Starlink is a great decentralization for anyone living under corrupt dysfunctional governments, where they can't rely on that centralized system.

khurs•22m ago
> I don't understand the huge upside for Starlink outside of Africa or India, where they have <.1% the money to spend on such things.

Starlink has a Military arm called Starshield. If strategically important to US military and other militaries who are partners of the USA, that will be many millions/billions.

https://www.spacex.com/starshield

jampa•22m ago
When COVID hit, I knew a lot of engineers who decided to move to rural areas / small farms because they could leverage Starlink to work remotely.

Last year, when I asked whether they still liked Starlink, all of them said it is amazing, but they had gotten fiber coverage in their area from a local provider, so they don't use it anymore, or just use it as a backup.

I think Starlink was a huge demand signal that there were people willing to pay a premium for faster-than-radio internet. So, unless they manage to be cheaper and faster than fiber, I don't think there is much of an endgame there.

But there are a few places that will need Starlink, like planes, cruise ships, and islands. I'm just not sure if that will justify that $1T valuation.

palmotea•13m ago
> But there are a few places that will need Starlink, like planes, cruise ships, and islands. I'm just not sure if that will justify that $1T valuation.

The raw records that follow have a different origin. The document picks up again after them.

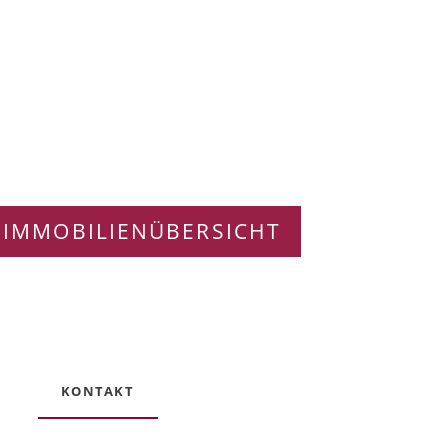
 IMMOBILIENÜBERSICHT
KONTAKT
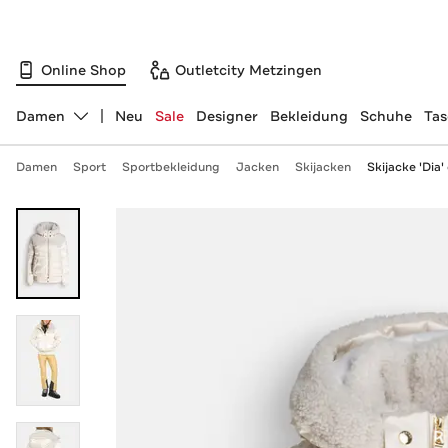
Online Shop
Outletcity Metzingen
Damen
Neu
Sale
Designer
Bekleidung
Schuhe
Ta
Abteilung ändern, ausgewählt:
Damen
Sport
Sportbekleidung
Jacken
Skijacken
Skijacke 'Dia'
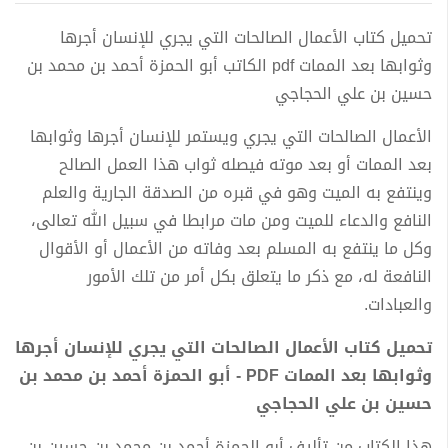
تحميل كتاب الأعمال الصالحات التي يجري للإنسان أجرها
وثوابها بعد الممات pdf الكاتب أبو الحمزة أحمد بن محمد بن
حسين بن علي الحجاجي
الأعمال الصالحات التي يجري ويستمر للإنسان أجرها وثوابها
بعد الممات أو بعد موته فيصله ثواب هذا العمل الصالح
وينتفع به الميت وهو في قبره من الصدقة الجارية والعلم
النافع والدعاء للميت ومن مات مرابطا في سبيل الله تعالى،
وكل ما ينتفع به المسلم بعد وفاته من الأعمال أو الأقوال
النافعة له، مع ذكر ما يتعلق بكل أمر من تلك الأمور
والعبادات.
تحميل كتاب الأعمال الصالحات التي يجري للإنسان أجرها
وثوابها بعد الممات PDF - أبو الحمزة أحمد بن محمد بن
حسين بن علي الحجاجي
هذا الكتاب من تأليف أبو الحمزة أحمد بن محمد بن حسين بن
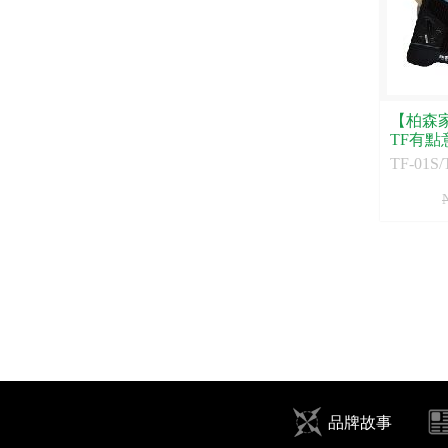
【柏森家
TF有點
TF-01S/
品牌故事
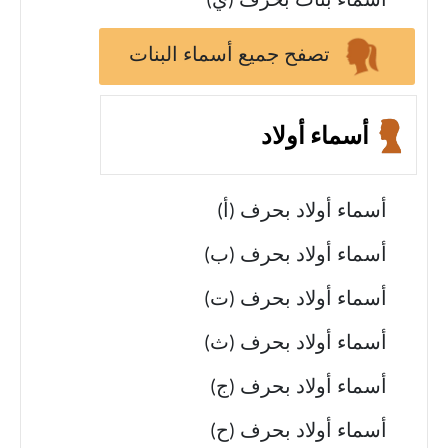
أسماء بنات بحرف (ي)
تصفح جميع أسماء البنات
أسماء أولاد
أسماء أولاد بحرف (أ)
أسماء أولاد بحرف (ب)
أسماء أولاد بحرف (ت)
أسماء أولاد بحرف (ث)
أسماء أولاد بحرف (ج)
أسماء أولاد بحرف (ح)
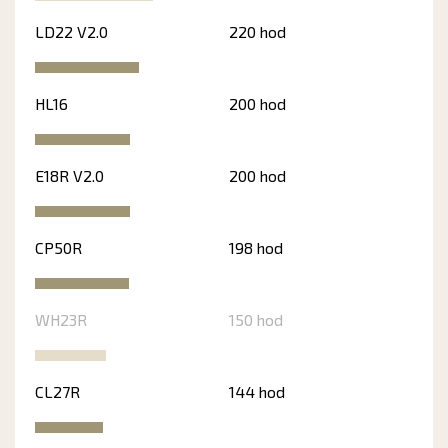
LD22 V2.0
220 hod
HL16
200 hod
E18R V2.0
200 hod
CP50R
198 hod
WH23R
150 hod
CL27R
144 hod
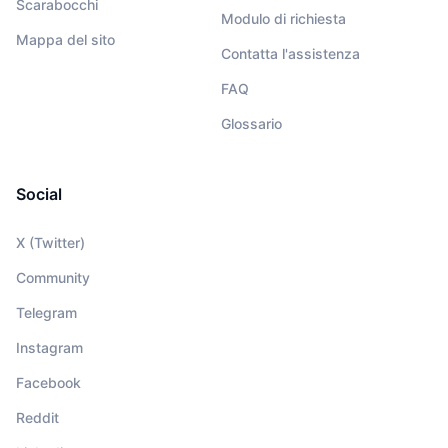
Scarabocchi
Modulo di richiesta
Mappa del sito
Contatta l'assistenza
FAQ
Glossario
Social
X (Twitter)
Community
Telegram
Instagram
Facebook
Reddit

There's also drones and front-line trenches, but your point still stands.

ghoul2•17m ago
India really has very deep penetration of 5g, and at very low cost. There might be a rare place that starlink might be needed but really I cannot image starlink having much consumer/retail uptake in india. Not needed, and too expensive. There might be commercial users - offshore rigs etc, but india is too densely populated for there to be many 'truly remote' locations.

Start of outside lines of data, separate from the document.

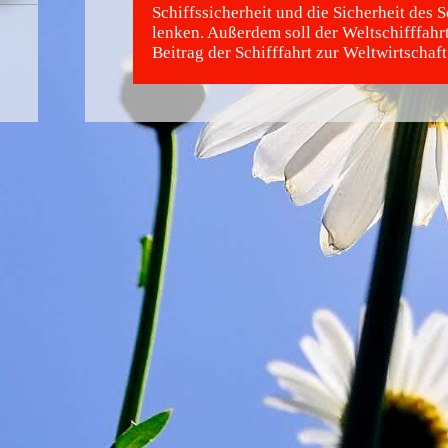
Schiffssicherheit und die Sicherheit des 
lenken. Außerdem soll der Weltschifffahr
Beitrag der Schifffahrt zur Weltwirtschaf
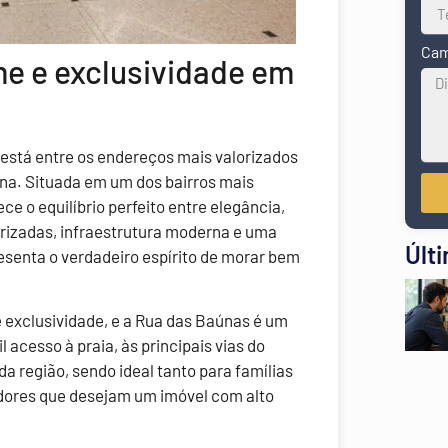
Cam
e e exclusividade em
está entre os endereços mais valorizados
ina. Situada em um dos bairros mais
ece o equilíbrio perfeito entre elegância,
orizadas, infraestrutura moderna e uma
Últ
esenta o verdadeiro espírito de morar bem
e exclusividade, e a Rua das Baúnas é um
 acesso à praia, às principais vias do
da região, sendo ideal tanto para famílias
dores que desejam um imóvel com alto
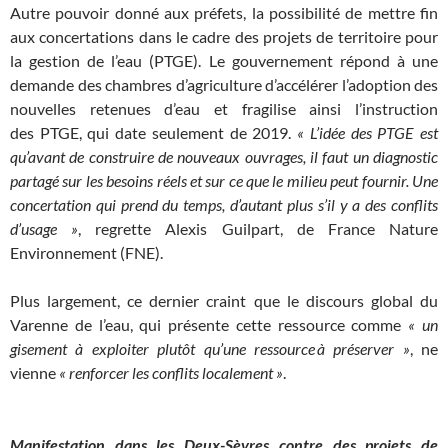
Autre pouvoir donné aux préfets, la possibilité de mettre fin
aux concertations dans le cadre des projets de territoire pour
la gestion de l’eau (
PTGE
). Le gouvernement répond à une
demande des chambres d’agriculture d’accélérer l’adoption des
nouvelles retenues d’eau et fragilise ainsi l’instruction
des
PTGE
, qui date seulement de 2019.
«
L’idée des
PTGE
est
qu’avant de construire de nouveaux ouvrages, il faut un diagnostic
partagé sur les besoins réels et sur ce que le milieu peut fournir. Une
concertation qui prend du temps, d’autant plus s’il y a des conflits
d’usage
»
, regrette Alexis Guilpart, de France Nature
Environnement (
FNE
).
Plus largement, ce dernier craint que le discours global du
Varenne de l’eau, qui présente cette ressource comme
«
un
gisement à exploiter plutôt qu’une ressource à préserver
»
, ne
vienne
«
renforcer les conflits localement
»
.
Manifestation dans les Deux-Sèvres contre des projets de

India has still not permitted starlink to start ops.

vessenes•15m ago
You’ve clearly never lived in the US! Big place, not a lot of fiber.
dfee•11m ago
i live a few miles west of core Palo Alto (technically, still in Palo Alto); Starlink is my only real choice for broadband, and it's great.
Sparkle-san•10m ago
I feel like no-earth orbit is always going to beat out low-earth orbit in the long-term. I live an area that the USDA classifies as rural and I now have multiple fiber options, including municipal. This isn't to say that Starlink doesn't have its place and I only see it becoming more niche over time and facing more competition in the LEO segment.
small_model•6m ago
Elon listen to this guy, shut it down, he got fiber and switched so bring the satellites down, it's not going to work. Hackernews has become like reddit, shame it used to be good, now it's an Elon bashing woke echo chamber.